Popularity’s not necessarily a bad thing though. When other things become popular, they reach a wider, weirder audience and create a fan base the normal people pay more attention to. Like the short kid who eats his boogers, Harry Potter and Twilight fans drew fire away from the rest of us. Hate on Hogwarts if you must, but those “idiots” in robes and eyeliner lightning bolt scars standing in line made all the rest of us look tame by comparison. And thank God for ’em. Lord knows the Trekkies were due a break.

Me? I loved the Harry Potter books. Both as books I enjoyed reading as well as books that I have personally seen inspire young kids to read. And, specifically, read a genre that I love. It warms my geeky little heart to see ten-year-old kids reading Harry Potter and Percy Jackson. They might be like me and move on to Lloyd Alexander or Ursula K. Leguin or Anne McCaffrey (God rest her dragon-riding soul) and discover a lifetime love of Fantasy. Or they might read them when they’re younger and then grow up and decide that stuff’s just for kids and then punch me in the arm a lot until I run and tell Mom.

Unfortunately, popularity also breeds copycats like… well, cats. Suddenly you couldn’t turn a corner without seeing a book about someone from our world destined to save some other world. I wouldn’t get too bunched about it though. They’ve been doing that story for centuries. Stephen R. Donaldson did the same with The Chronicles of Thomas Covenant. Only with slightly more rape.

One Movie (in three parts) To Rule Them All

“The Lord of the Rings” (the movies, not the books) did a lot for our credibility among the masses. I don’t think it added any new readers to the genre or anything, but at least it made us all look less stupid to average folk. We could all point excitedly and say, “See! That stuff’s not just for kids! We’re not as lame as you think! Ow, my arm!”
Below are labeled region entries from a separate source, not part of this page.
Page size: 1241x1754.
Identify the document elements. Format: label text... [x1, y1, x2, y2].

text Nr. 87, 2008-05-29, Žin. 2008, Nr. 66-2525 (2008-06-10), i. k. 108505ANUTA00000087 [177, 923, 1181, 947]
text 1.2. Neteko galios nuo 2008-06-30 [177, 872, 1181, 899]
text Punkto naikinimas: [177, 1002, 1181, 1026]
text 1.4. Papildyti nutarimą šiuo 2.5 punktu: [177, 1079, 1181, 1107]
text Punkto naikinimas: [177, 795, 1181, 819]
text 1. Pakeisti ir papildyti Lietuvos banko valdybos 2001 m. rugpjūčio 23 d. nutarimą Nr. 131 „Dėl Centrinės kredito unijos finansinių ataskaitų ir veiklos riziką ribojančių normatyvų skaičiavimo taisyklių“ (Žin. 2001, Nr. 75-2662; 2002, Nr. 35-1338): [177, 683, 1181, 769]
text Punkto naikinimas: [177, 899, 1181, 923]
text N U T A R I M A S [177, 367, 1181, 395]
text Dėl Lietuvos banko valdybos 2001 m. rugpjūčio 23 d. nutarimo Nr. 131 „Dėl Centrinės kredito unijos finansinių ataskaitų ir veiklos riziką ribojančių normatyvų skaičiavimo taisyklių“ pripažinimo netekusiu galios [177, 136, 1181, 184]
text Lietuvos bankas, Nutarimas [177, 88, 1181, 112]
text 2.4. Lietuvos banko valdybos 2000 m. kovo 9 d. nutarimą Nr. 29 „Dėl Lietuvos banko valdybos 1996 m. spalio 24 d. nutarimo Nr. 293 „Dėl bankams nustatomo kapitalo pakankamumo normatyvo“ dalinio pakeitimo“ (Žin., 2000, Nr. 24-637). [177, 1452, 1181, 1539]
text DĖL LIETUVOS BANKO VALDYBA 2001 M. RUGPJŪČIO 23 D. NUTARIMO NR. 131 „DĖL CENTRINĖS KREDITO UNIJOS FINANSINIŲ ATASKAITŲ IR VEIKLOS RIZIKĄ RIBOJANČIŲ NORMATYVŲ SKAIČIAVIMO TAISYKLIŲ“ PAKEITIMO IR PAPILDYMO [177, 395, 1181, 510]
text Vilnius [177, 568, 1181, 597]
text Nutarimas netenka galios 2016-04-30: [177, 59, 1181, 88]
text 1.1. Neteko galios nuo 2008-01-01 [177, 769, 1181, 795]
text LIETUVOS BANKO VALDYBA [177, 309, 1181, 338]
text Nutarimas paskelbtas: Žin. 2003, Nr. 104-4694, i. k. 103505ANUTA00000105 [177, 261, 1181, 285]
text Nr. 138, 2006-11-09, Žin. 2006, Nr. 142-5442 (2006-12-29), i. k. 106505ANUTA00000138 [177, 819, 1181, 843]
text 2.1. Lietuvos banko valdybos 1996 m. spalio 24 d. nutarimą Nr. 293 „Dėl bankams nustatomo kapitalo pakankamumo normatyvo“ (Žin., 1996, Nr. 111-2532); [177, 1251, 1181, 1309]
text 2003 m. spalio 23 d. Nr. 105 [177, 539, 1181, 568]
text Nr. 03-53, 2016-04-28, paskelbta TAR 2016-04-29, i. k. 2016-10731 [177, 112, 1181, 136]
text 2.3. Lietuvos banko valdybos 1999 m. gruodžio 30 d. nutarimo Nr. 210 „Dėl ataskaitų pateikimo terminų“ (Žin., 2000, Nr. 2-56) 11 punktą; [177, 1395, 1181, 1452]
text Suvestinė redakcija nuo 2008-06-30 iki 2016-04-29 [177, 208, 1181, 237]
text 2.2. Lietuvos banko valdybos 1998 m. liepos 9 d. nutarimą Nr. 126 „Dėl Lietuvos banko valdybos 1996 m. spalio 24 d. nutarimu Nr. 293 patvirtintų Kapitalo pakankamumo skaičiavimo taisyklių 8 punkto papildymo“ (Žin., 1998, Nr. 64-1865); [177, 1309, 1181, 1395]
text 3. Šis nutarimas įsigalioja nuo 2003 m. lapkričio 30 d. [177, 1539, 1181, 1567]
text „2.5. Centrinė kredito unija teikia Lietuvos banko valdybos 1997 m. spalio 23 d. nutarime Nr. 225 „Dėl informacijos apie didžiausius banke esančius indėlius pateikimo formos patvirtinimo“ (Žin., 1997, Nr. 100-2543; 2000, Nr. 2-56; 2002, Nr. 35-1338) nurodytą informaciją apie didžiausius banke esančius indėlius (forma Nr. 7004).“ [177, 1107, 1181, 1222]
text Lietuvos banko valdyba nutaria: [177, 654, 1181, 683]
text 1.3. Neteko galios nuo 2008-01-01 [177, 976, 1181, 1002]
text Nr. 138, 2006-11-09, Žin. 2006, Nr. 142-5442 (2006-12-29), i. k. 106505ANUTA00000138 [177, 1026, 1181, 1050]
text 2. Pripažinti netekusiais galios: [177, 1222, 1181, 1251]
But those movies were exceedingly popular. Which means they brought out the riffraff. You know who I mean. The ones who showed up dressed in cloaks, glued-on ears and hairy feet. Come on, guys. We’re trying to dig ourselves out here! And the ones doing the dressing up aren’t even necessarily fans of the books! This bunch of Theoden-come-latelies are making us all look bad, and they only know the movies! The real fans are the ones standing in line bitching about how Arwen has too much screen time and, “Where the hell was Tom Bombadil?! This is bullshit.”

Winter is Coming!  And death.  Lots and lots of death.

“A Game of Thrones” (again, not the books) is really boosting the genre now too.  George R. R. Martin’s truly epic A Song of Ice and Fire (you didn’t think HBO’s title was the actual name of the series did you?) has brought some people around to my world.  Hell, my mom is even reading them after watching season 1!  Again, I still don’t think it’s going to bring any new readers to the genre (except maybe my mom, but she only likes them for the sex).  But it is really cute to see old ladies asking for the books at the library.  I’m thinking, “You have NO idea what you’re getting yourself into there.”  It’s like the time my Nana wanted to rent “Pulp Fiction” from the Blockbuster Museum because, “I heard this was really good.”

All the Kids Are Beating Up the Kids Who Are Doing It!

Fantasy is what I read. It’s not ALL I read, but I’m definitely a genre reader, and it’s definitely my genre. Even with the help of the Harry Potters and the Percy Jacksons of the world, it’ll never be popular. I’m ok with that. I have my own kids, and I’ll force what I like down their throats like any good parent.

Even if, by some miracle, it does become popular (The Hobbit, Christmas 2012, bitches!), there’s always Steampunk. Though that’s been getting more play these days. It looks ripe for mass market. Those guys are gonna be pissed at all the money they spent on costumes once they have to despise it for going mainstream.